Task instructions: Reproduce the data below verbatim from the line containing "Cветильник уличный шар" through its final line, and produce nothing more.

::: Records shown :::

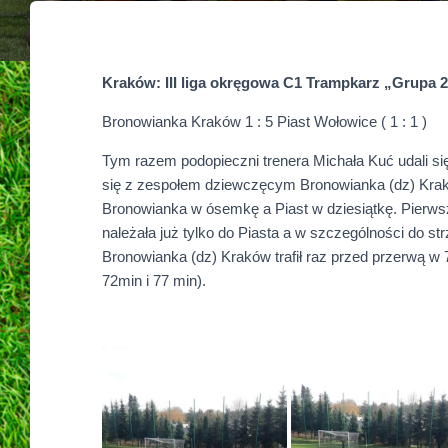
Kraków: III liga okręgowa C1 Trampkarz „Grupa 2
Bronowianka Kraków 1 : 5 Piast Wołowice ( 1 : 1 )
Tym razem podopieczni trenera Michała Kuć udali się
się z zespołem dziewczęcym Bronowianka (dz) Kraków
Bronowianka w ósemkę a Piast w dziesiątkę. Pierw
należała już tylko do Piasta a w szczególności do s
Bronowianka (dz) Kraków trafił raz przed przerwą w 7
72min i 77 min).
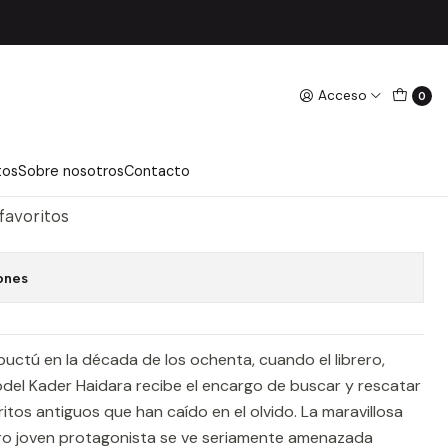
Acceso
0
ANDISTAS DE LIBROS
regar Al Carro
Comprar Ahora
tos
Sobre nosotros
Contacto
 favoritos
ones
uctú en la década de los ochenta, cuando el librero,
Abdel Kader Haidara recibe el encargo de buscar y rescatar
tos antiguos que han caído en el olvido. La maravillosa
ro joven protagonista se ve seriamente amenazada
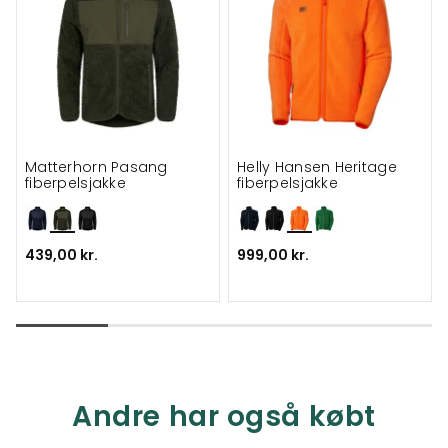
Matterhorn Pasang
Helly Hansen Heritage
fiberpelsjakke
fiberpelsjakke
439,00 kr.
999,00 kr.
Andre har også købt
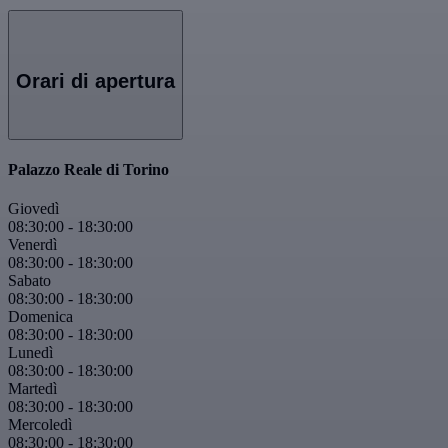
Orari di apertura
Palazzo Reale di Torino
Giovedì
08:30:00
-
18:30:00
Venerdì
08:30:00
-
18:30:00
Sabato
08:30:00
-
18:30:00
Domenica
08:30:00
-
18:30:00
Lunedì
08:30:00
-
18:30:00
Martedì
08:30:00
-
18:30:00
Mercoledì
08:30:00
-
18:30:00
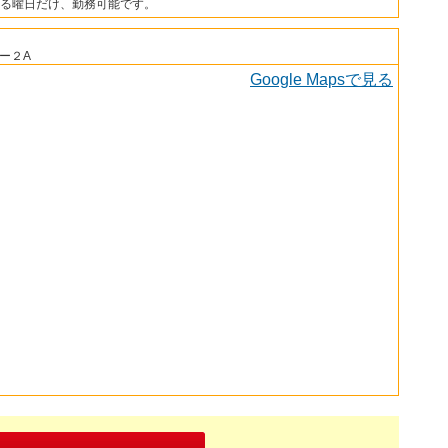
る曜日だけ、勤務可能です。
ー２A
Google Mapsで見る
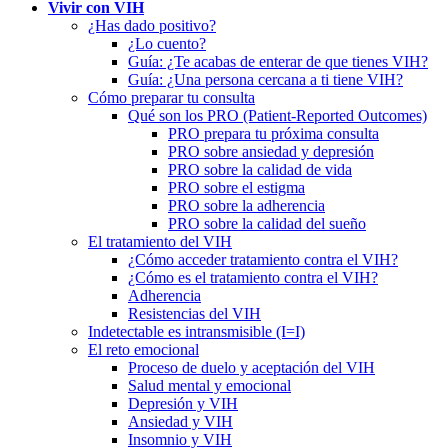
Vivir con VIH
¿Has dado positivo?
¿Lo cuento?
Guía: ¿Te acabas de enterar de que tienes VIH?
Guía: ¿Una persona cercana a ti tiene VIH?
Cómo preparar tu consulta
Qué son los PRO (Patient-Reported Outcomes)
PRO prepara tu próxima consulta
PRO sobre ansiedad y depresión
PRO sobre la calidad de vida
PRO sobre el estigma
PRO sobre la adherencia
PRO sobre la calidad del sueño
El tratamiento del VIH
¿Cómo acceder tratamiento contra el VIH?
¿Cómo es el tratamiento contra el VIH?
Adherencia
Resistencias del VIH
Indetectable es intransmisible (I=I)
El reto emocional
Proceso de duelo y aceptación del VIH
Salud mental y emocional
Depresión y VIH
Ansiedad y VIH
Insomnio y VIH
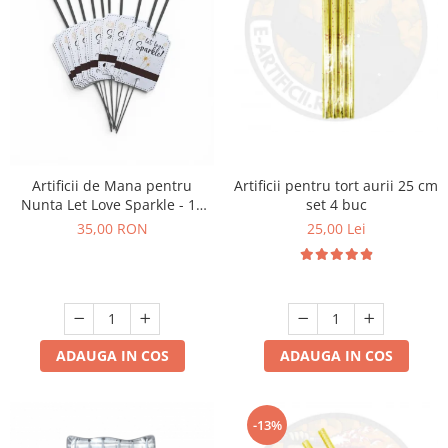
Artificii pentru tort aurii 25 cm
Artificii de Mana pentru
set 4 buc
Nunta Let Love Sparkle - 10
bucati
25,00 Lei
35,00 RON
ADAUGA IN COS
ADAUGA IN COS
-13%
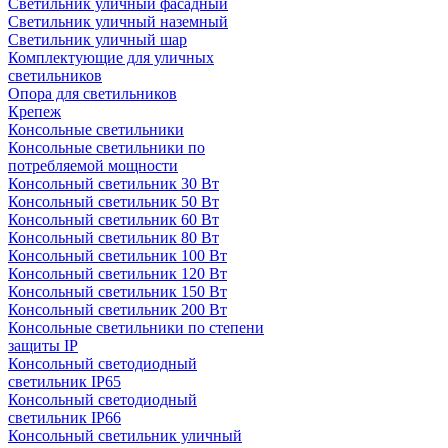
Светильник уличный фасадный
Светильник уличный наземный
Cветильник уличный шар
Комплектующие для уличных
светильников
Опора для светильников
Крепеж
Консольные светильники
Консольные светильники по
потребляемой мощности
Консольный светильник 30 Вт
Консольный светильник 50 Вт
Консольный светильник 60 Вт
Консольный светильник 80 Вт
Консольный светильник 100 Вт
Консольный светильник 120 Вт
Консольный светильник 150 Вт
Консольный светильник 200 Вт
Консольные светильники по степени
защиты IP
Консольный светодиодный
светильник IP65
Консольный светодиодный
светильник IP66
Консольный светильник уличный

:::

Written solution:
Cветильник уличный шар
Комплектующие для уличных
светильников
Опора для светильников
Крепеж
Консольные светильники
Консольные светильники по
потребляемой мощности
Консольный светильник 30 Вт
Консольный светильник 50 Вт
Консольный светильник 60 Вт
Консольный светильник 80 Вт
Консольный светильник 100 Вт
Консольный светильник 120 Вт
Консольный светильник 150 Вт
Консольный светильник 200 Вт
Консольные светильники по степени
защиты IP
Консольный светодиодный
светильник IP65
Консольный светодиодный
светильник IP66
Консольный светильник уличный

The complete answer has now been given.